* **Text to read**
■ ■ ■

# Rio Xingu Biotope



## Coralite (Nov 29, 2008)

I've never done a build thread for a freshwater tank but i thought I could share with you a little bit about my Rio Xingu biotope. Pictures now, details later.

This full tank picture was made right before I put a nice black background on it









Can you guess what inspired me to teh Rio Xingu habitat?


----------



## armedbiggiet (May 6, 2006)

I love the Zebra, looks like all thin and pointy rocks on the right and round and big rocks all on the left.


----------



## davemonkey (Mar 29, 2008)

Very nice! And I LOVE that zebra!!


----------



## vancat (Nov 5, 2004)

wow, that's some fish!


----------



## Bunbuku (Feb 10, 2008)

Great looking tank that brings out an interesting concept of a hardscape only aquascape.


----------



## bratyboy2 (Feb 5, 2008)

jealous of the zebra btw but i think its time for some specs this tank is interesting to me already i like the rocks


----------



## Tex Gal (Nov 1, 2007)

Where did you get that beauty?!! How did you get him to come out?!! Is that a new tank? Aren't you afraid to put him in a new tank?


----------



## Coralite (Nov 29, 2008)

I cycled the tank with _natural_ ammonia for a month before the fish were added. I encourage the plecos to come out with moderate lighting, strong water flow and what I believe to be a very realistic habitat. I will be pulling out the plants and replacing the lights with LED spotlights.


----------



## bratyboy2 (Feb 5, 2008)

why no plants?


----------



## Coralite (Nov 29, 2008)

I am going to remove the plants because I am changing the lighting to LED spotlights which will not be enough to support luscious plant growth. I highly doubt that plants grow in 30 feet down in fast flowing freshwater rivers. Besides, the ripple effect from the LED spotlights really seemed to make the zebras even more inclined to come out. The strong light ripples also complimented the pattern of the zebras.


----------



## Coralite (Nov 29, 2008)

I currently have two, but of course I'll be on the lookout for some more. A store in Greenwich CT has some so I'll be checking them out in a couple weeks.


----------



## Tex Gal (Nov 1, 2007)

I'd love to get one but at $250 each it's just a little too pricey!


----------

■ ■ ■

* **Material supplied**
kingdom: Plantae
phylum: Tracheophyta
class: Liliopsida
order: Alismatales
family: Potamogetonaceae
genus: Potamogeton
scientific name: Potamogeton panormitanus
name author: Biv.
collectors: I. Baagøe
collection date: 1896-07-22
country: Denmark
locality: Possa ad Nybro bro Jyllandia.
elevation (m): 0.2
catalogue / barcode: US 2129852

■ ■ ■

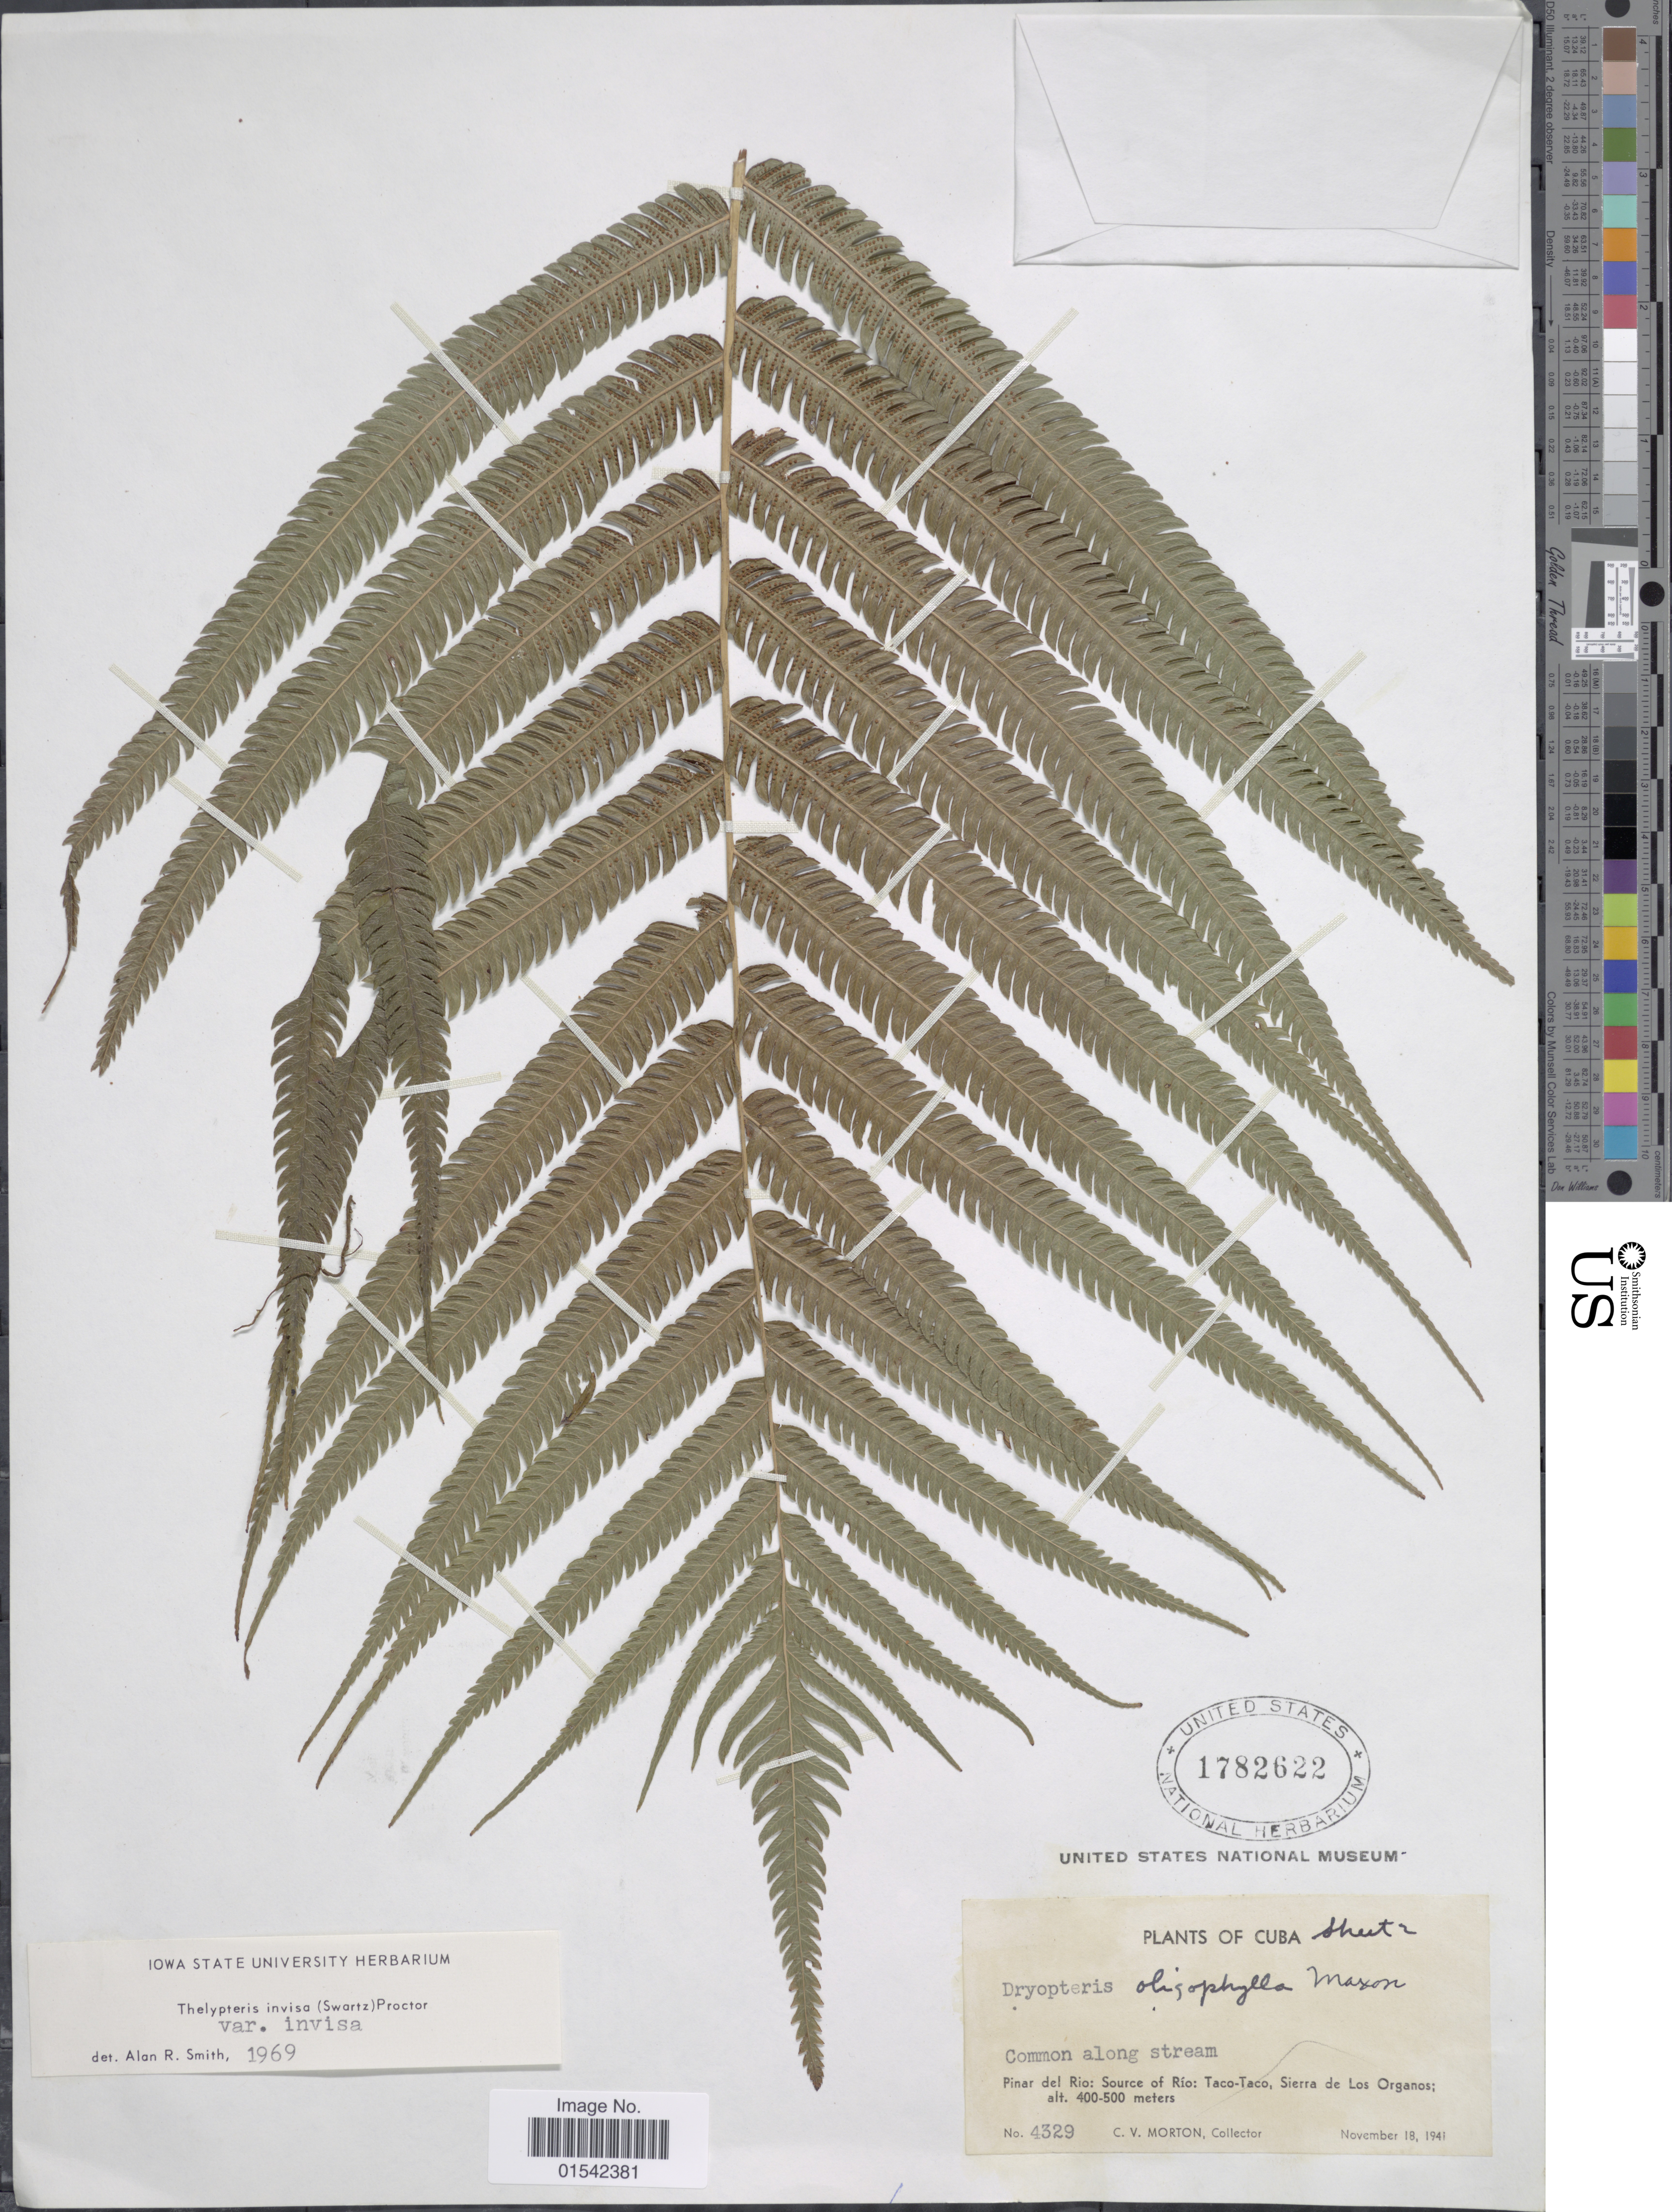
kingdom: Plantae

■ ■ ■

* **Written tasks**
1. Reproduce everything from "I've never done" down to "Rio Xingu habitat?" in the Rio Xingu biotope thread, word for word.
2. According to the Rio Xingu biotope thread, how long was the tank cycled with natural ammonia before the fish were added?

* **Worked answers**
1.
I've never done a build thread for a freshwater tank but i thought I could share with you a little bit about my Rio Xingu biotope. Pictures now, details later.

This full tank picture was made right before I put a nice black background on it









Can you guess what inspired me to teh Rio Xingu habitat?

2. For a month.